Elections 2012: Obama Says It’s ‘Appropriate’ to Question Romney’s Bain Involvement

President Barack Obama weighed in Friday on the controversy surrounding when Mitt Romney surrendered leadership of his former financial firm, Bain Capital, saying he thinks the Republican candidate should address questions that have been raised.

President Obama defends his attacks on Mitt Romney’s record at Bain Capital, saying it is “entirely appropriate” to question his rival’s business experience. Photo: Lawrence Jackson/The White House

President Obama is calling on presumptive Republican presidential nominee Mitt Romney to answer questions about when exactly he left private equity firm Bain Capital, according to The Huff Post.

“I think most Americans figure if you are the chairman, CEO and president of a company, that you are responsible for what that company does,” Obama told ABC7 in an exclusive interview.

“Ultimately Mr. Romney, I think, is going to have to answer those questions, because if he aspires to being president, one of the things you learn is, you are ultimately responsible for the conduct of your operations. But again, that’s probably a question that he’s going to have to answer, and I think that’s a legitimate part of the campaign.”

“What he says is he understands the economy and the private sector,”  Obama told CBS News in an interview that aired this morning. “That’s his premise. I think it is entirely appropriate to look at that record and see whether in fact his focus was in creating jobs, and if he successfully did that.  And when you look at the record, there are questions there that have to be asked.”

“He doesn’t talk about the fact that he was the governor of Massachusetts for four years very much. … I want us to make sure that we know what your theory is about how to grow the economy.  And that is a question that I think most Americans want to know as well. This is the nature of running for president,” Obama said.

The president also questioned how Romney’s private sector experience would translate into job growth for the American people.

“If you’re head of a large equity firm or hedge fund, your job is to make money. It’s not to create jobs. It’s not even to create successful businesses. It’s to make sure you’re maximizing returns for your investor,” he said.

Given entries:
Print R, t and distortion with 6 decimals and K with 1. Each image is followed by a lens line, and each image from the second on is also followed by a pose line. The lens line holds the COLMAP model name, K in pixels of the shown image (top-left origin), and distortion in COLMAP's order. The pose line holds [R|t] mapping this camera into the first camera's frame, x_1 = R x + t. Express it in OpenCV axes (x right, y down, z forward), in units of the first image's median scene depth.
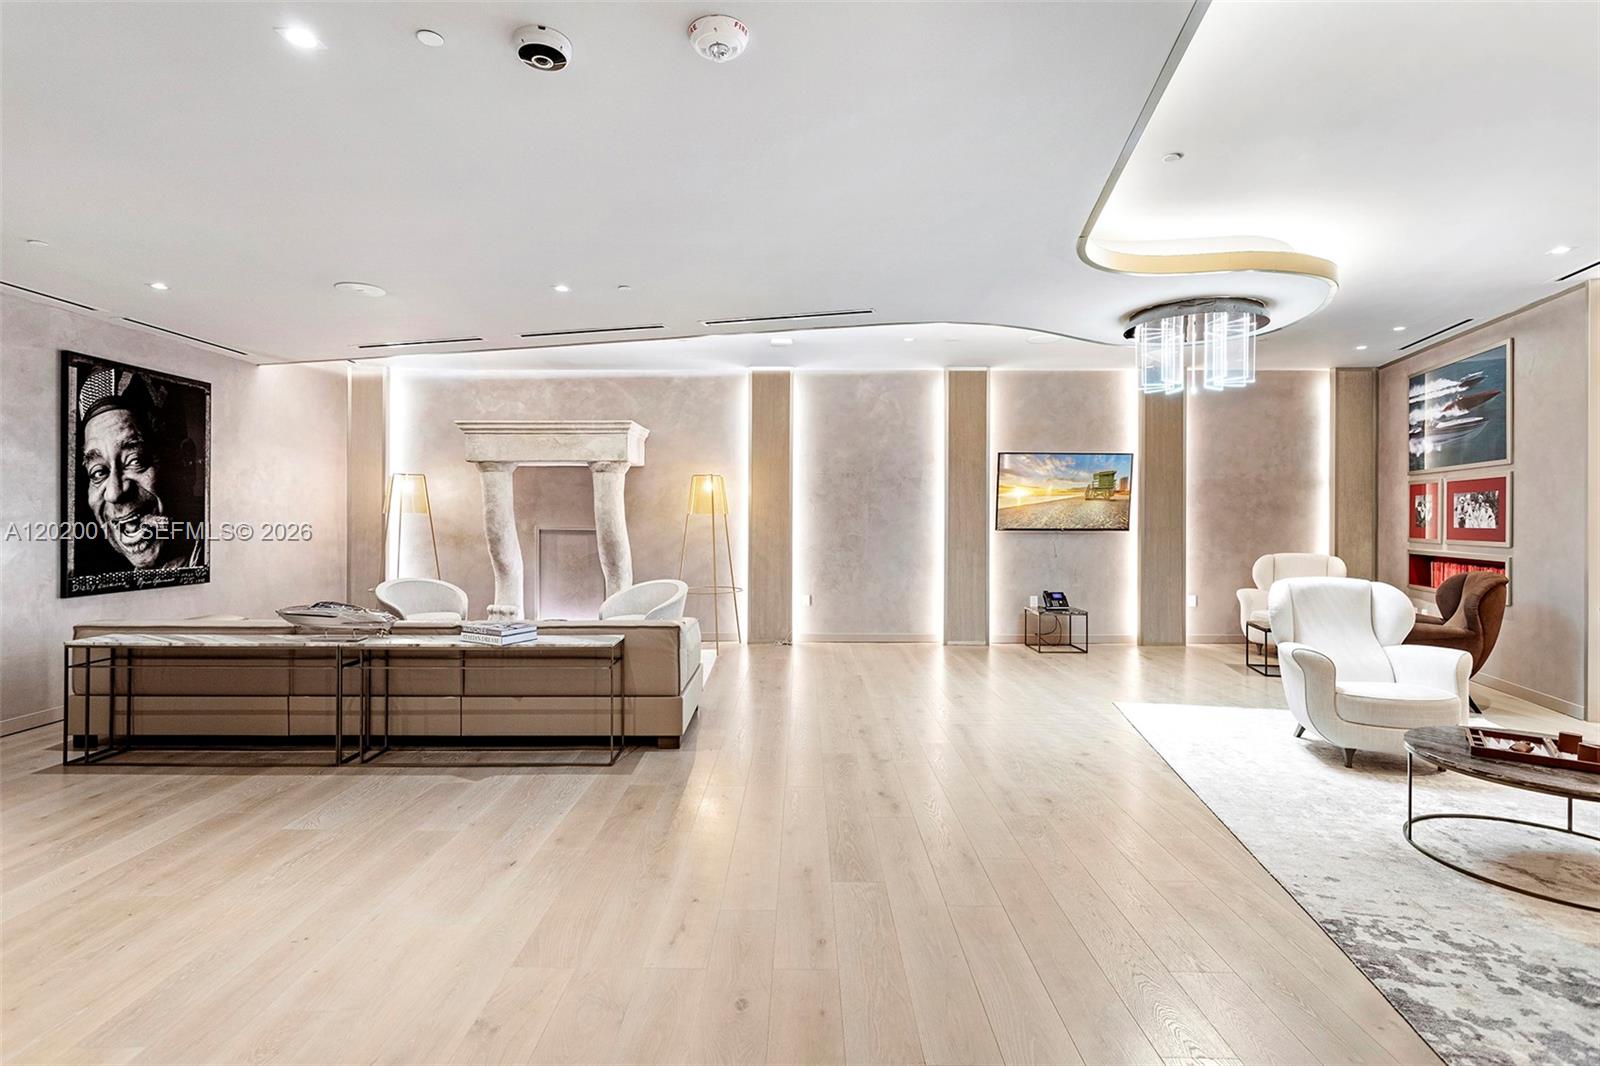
lens RADIAL K [[773.8, 0, 802.9], [0, 773.8, 528.7], [0, 0, 1]] dist [0.003659, 0.002411]
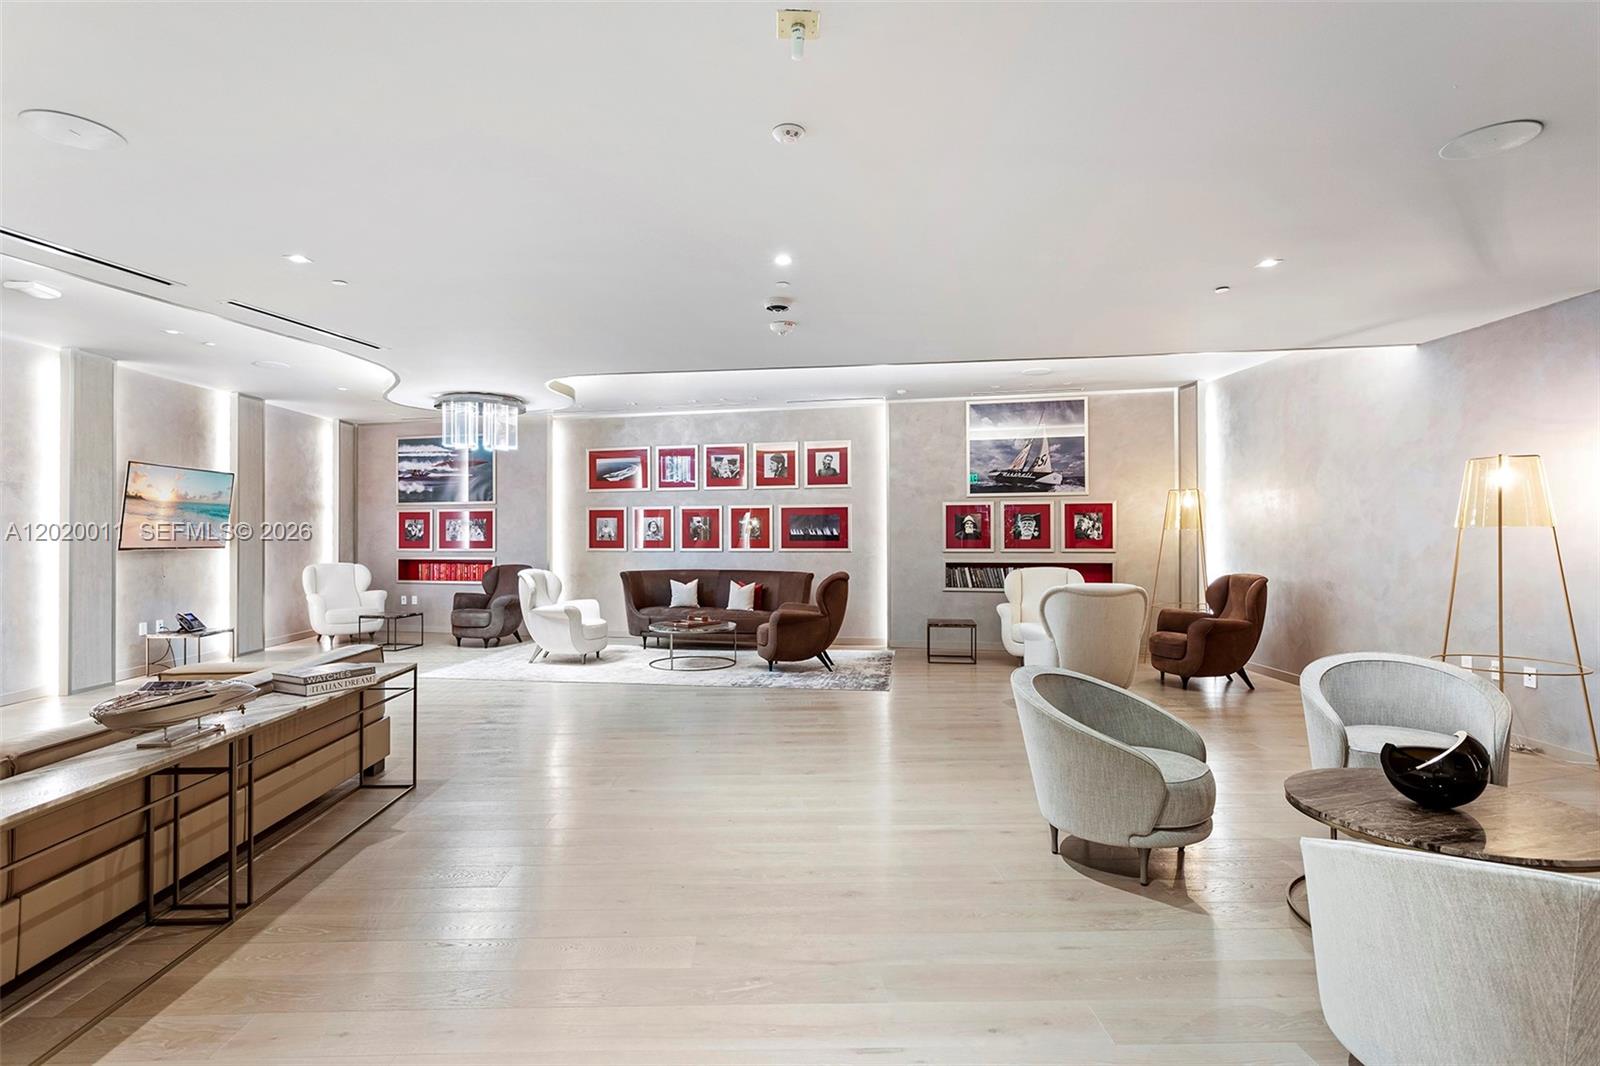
lens RADIAL K [[773.8, 0, 802.8], [0, 773.8, 535.6], [0, 0, 1]] dist [0.003659, 0.002411]
pose [[-0.043462, -0.003676, 0.999048, -0.795367], [0.015460, 0.999871, 0.004352, -0.007796], [-0.998935, 0.015635, -0.043399, 0.343112]]
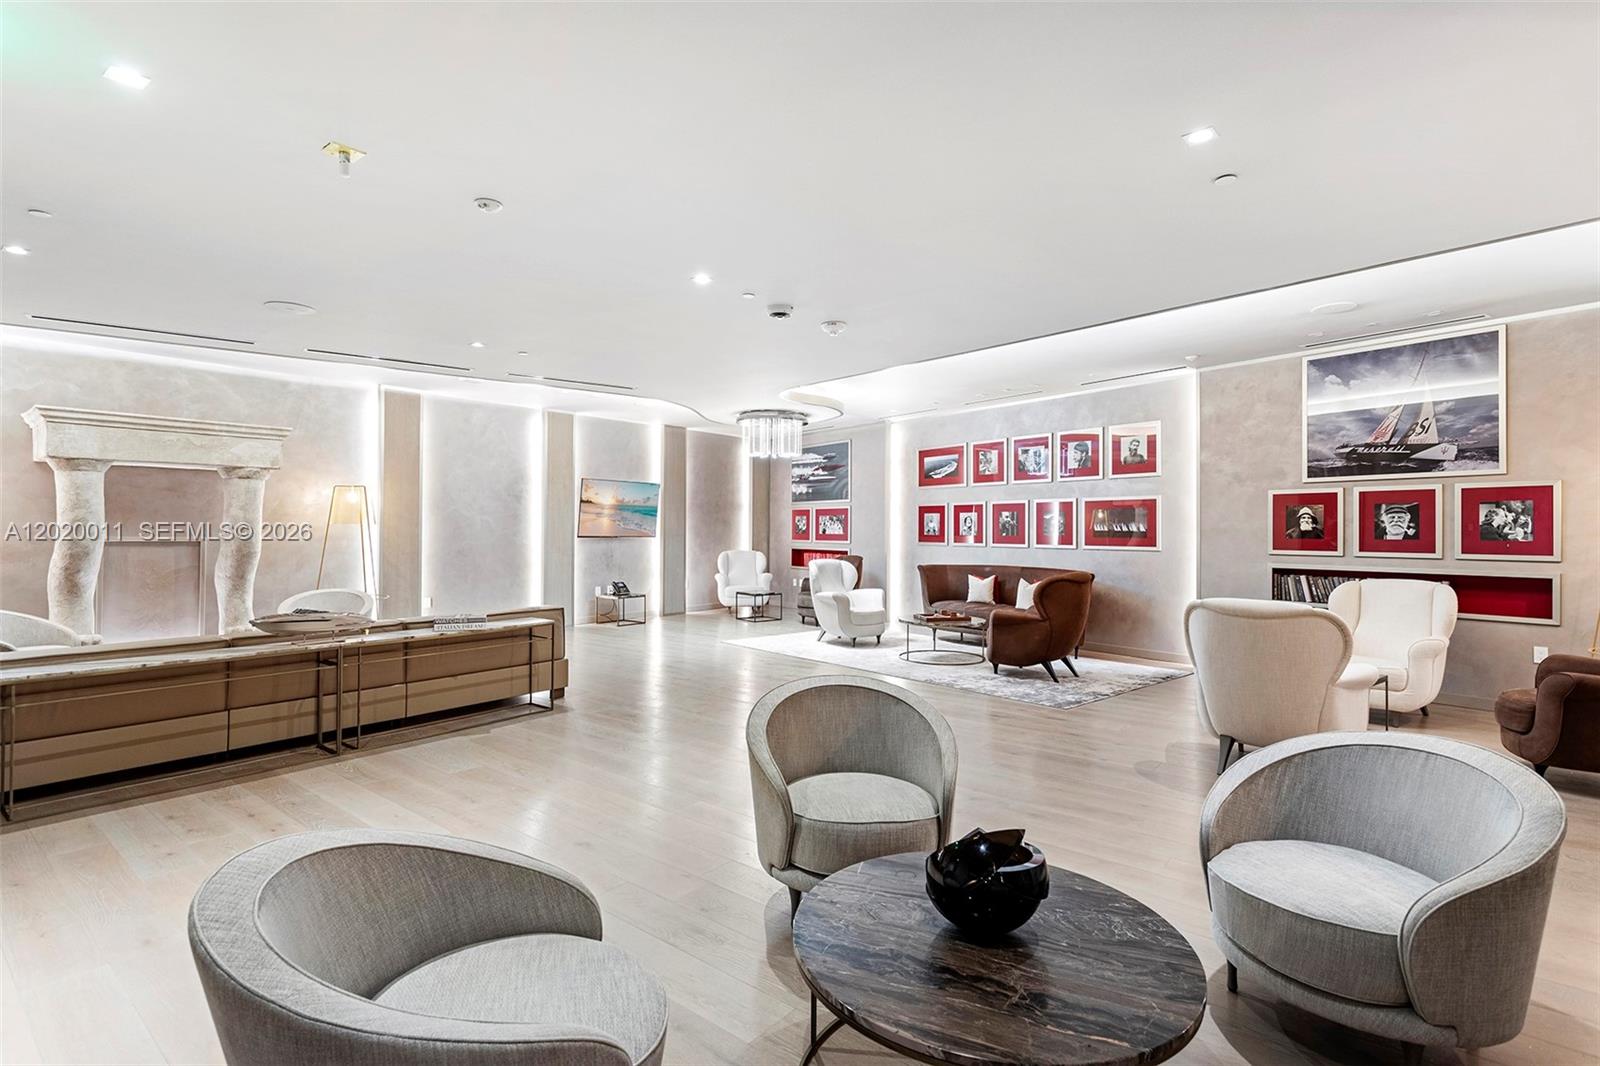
lens RADIAL K [[773.8, 0, 809.7], [0, 773.8, 523.9], [0, 0, 1]] dist [0.003659, 0.002411]
pose [[0.612186, 0.005545, 0.790695, -0.665078], [0.007193, 0.999895, -0.012581, -0.001867], [-0.790681, 0.013389, 0.612081, -0.127294]]
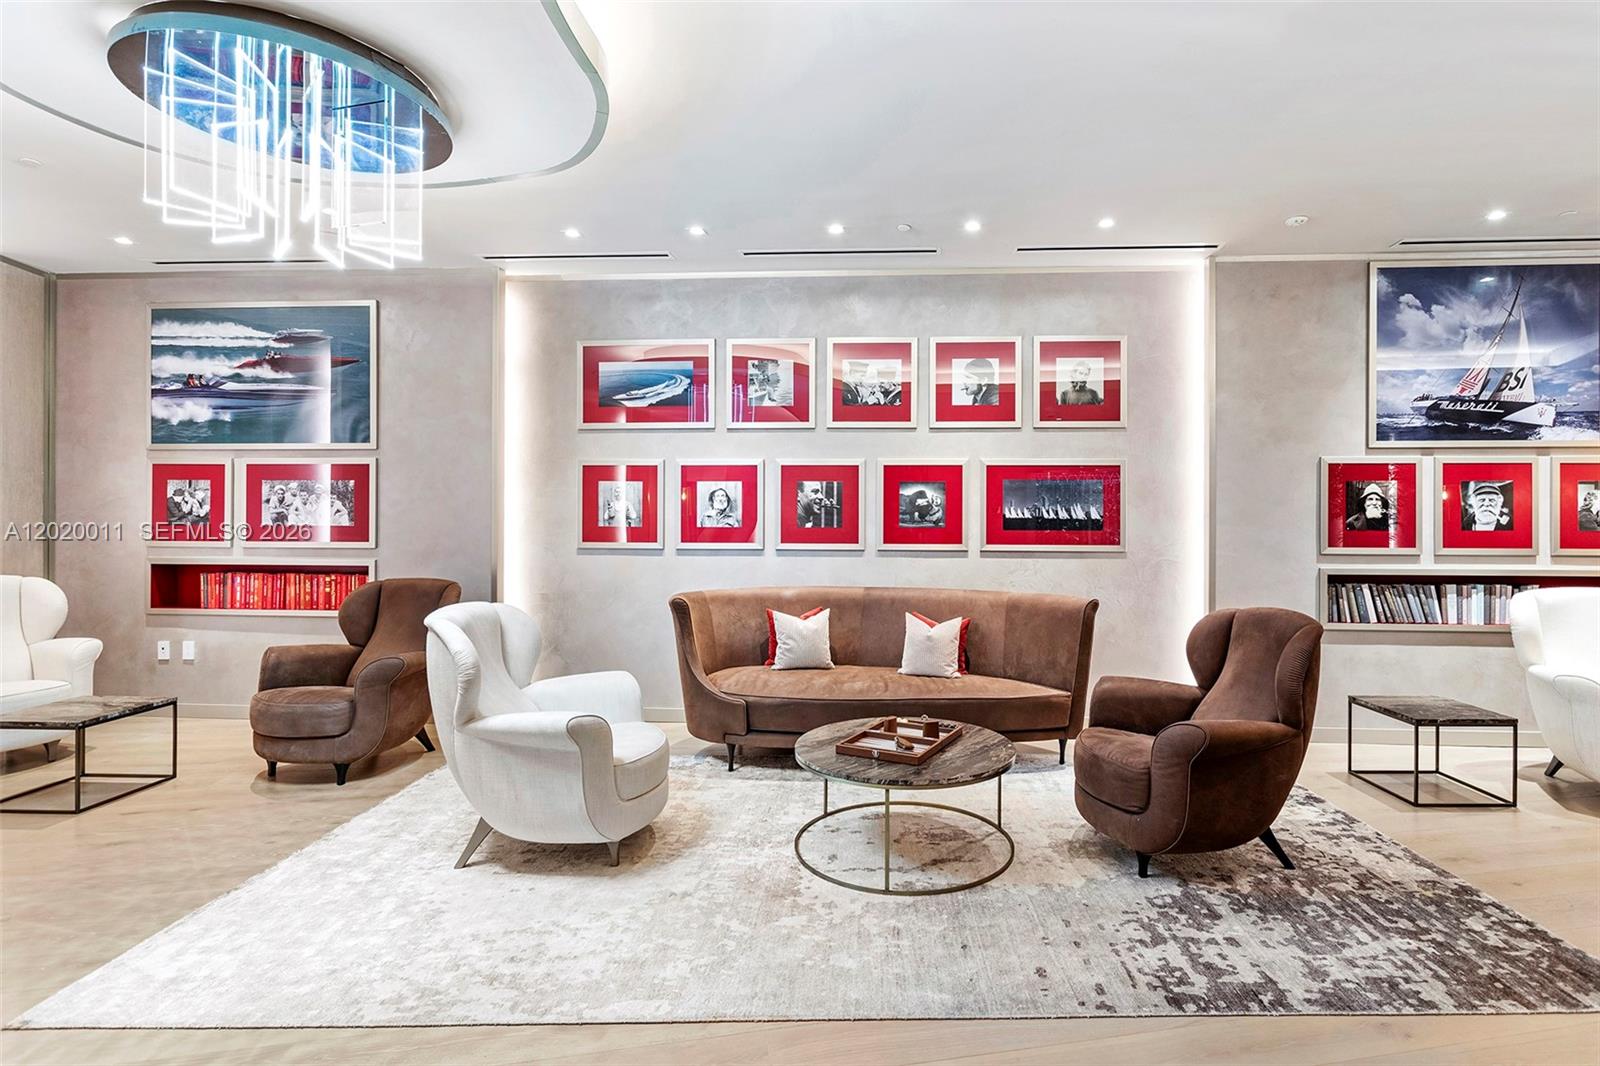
lens RADIAL K [[773.8, 0, 867.2], [0, 773.8, 523.2], [0, 0, 1]] dist [0.003659, 0.002411]
pose [[-0.206380, -0.010423, 0.978416, -0.023984], [0.007289, 0.999899, 0.012190, -0.008700], [-0.978445, 0.009647, -0.206283, 0.589686]]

Problem A: In the article about Obama's remarks on Romney and Bain Capital, which outlet got an exclusive interview with Obama?
Problem B: Carry on the article about Obama's remarks on Romney and Bain Capital from the end of its last paragraph.
The items have no connection to the article about Obama's remarks on Romney and Bain Capital.

Response A: ABC7

Response B:
“Now, that’s appropriate. That’s part of the American way. That’s part of the system. But that doesn’t necessarily make you qualified to think about the economy as a whole.”

Romney responded Friday to the damaging attacks by the Obama campaign over his tenure at Bain Capital, including a claim that he may have been guilty of a criminal offence by doing a round of five television interviews in an attempt to dampen the growing row.

According to Guardian, the interviews are embargoed until 6pm ET Friday.

Questions over Romney’s departure from Bain Capital escalated on Thursday, when a Boston Globe report indicated Romney may have remained active at the firm until 2002 — three years later than Romney has maintained throughout his campaign.

The Boston Globe on Thursday published filings by Bain to the securities and exchange commission listing Romney as sole owner, chief executive and president of Bain until 2002.

Both the Romney campaign and Bain Capital refuted the contents of the Globereport.

“The article is not accurate,” spokeswoman Andrea Saul said on Thursday in an emailed statement. “As Bain Capital has said, as Governor Romney has said, and as has been confirmed by independent fact checkers multiple times, Governor Romney left Bain Capital in February of 1999 to run the Olympics and had no input on investments or management of companies after that point.”

“President Obama’s record of failure speaks for itself – it’s clear he does not know how to fix our economy and is taking our nation in the wrong direction,” a Romney campaign spokesperson said, noting that what the nation needs is “a proven job creator like Mitt Romney who has a pro-growth plan to help put people back to work and get our country back on the right track.”

Bain Capital on Thursday released a statement in support of Romney, saying he had “absolutely no involvement with the management or investment activities of the firm or any of its portfolio companies since his departure” in February 1999.